From an experimental design standpoint, sample sizes are imbalanced across time points, due to the sacrifice of a subset of animals at each time point for histological analysis. While this allowed larger sample sizes at earlier time points and the potential for longitudinal analysis in some animals (a fact that was ultimately not important), in the future, equalizing sample sizes may provide statistical simplicity, and allow a balanced correlation between US and IHC outcomes for a full data set. Finally, we elected to use only young male rats in this study, to represent the young male demographic that is most susceptible to nerve injury79, 80. However, based on age- and gender-related differences in nerve regeneration81, 82, future studies should include such factors.

Conclusion

This study investigated the efficacy of QUS BSC spectrum-based and GLCM-based techniques in evaluating chronic peripheral nerve injury in vivo.
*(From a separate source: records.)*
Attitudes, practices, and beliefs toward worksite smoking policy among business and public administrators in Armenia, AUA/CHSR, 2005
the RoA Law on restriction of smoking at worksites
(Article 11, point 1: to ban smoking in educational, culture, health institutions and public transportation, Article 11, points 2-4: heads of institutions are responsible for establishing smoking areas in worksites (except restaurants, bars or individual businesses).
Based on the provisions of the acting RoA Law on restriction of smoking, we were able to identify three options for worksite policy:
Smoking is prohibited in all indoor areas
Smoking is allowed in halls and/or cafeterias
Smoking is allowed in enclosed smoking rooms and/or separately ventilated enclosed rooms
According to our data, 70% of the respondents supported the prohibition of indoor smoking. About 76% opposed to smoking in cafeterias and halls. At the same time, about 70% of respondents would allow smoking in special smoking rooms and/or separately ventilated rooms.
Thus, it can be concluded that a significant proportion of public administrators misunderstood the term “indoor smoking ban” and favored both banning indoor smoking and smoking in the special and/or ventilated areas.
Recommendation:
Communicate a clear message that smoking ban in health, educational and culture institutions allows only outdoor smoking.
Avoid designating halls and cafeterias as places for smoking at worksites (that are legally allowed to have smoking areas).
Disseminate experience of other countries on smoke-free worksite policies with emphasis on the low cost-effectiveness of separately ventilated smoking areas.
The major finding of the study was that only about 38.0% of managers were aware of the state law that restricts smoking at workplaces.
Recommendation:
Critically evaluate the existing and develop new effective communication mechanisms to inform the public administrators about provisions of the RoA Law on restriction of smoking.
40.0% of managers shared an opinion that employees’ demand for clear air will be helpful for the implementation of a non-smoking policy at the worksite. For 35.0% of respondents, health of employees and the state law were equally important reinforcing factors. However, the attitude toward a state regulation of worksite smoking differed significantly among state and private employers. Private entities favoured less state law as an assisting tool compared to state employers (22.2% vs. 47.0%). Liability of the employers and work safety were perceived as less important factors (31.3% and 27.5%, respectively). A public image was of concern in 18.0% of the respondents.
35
Both strategies have the potential to be translated clinically for diagnosing nerve injury. BSC spectrum-based parameters have considerable power based on their system independence, but require the availability of a reference phantom appropriate for the deployed scanning frequency. However, if RF data acquisition is unavailable clinically or is not usable due to high tissue heterogeneity, GLCM-based analysis may be an alternative diagnostic tool; care must be taken to standardize acquisition settings for such B-mode assessments. In conclusion, this work has important implications for understanding the application of quantitative high-frequency US approaches to the evaluation of peripheral nerve injury and disease.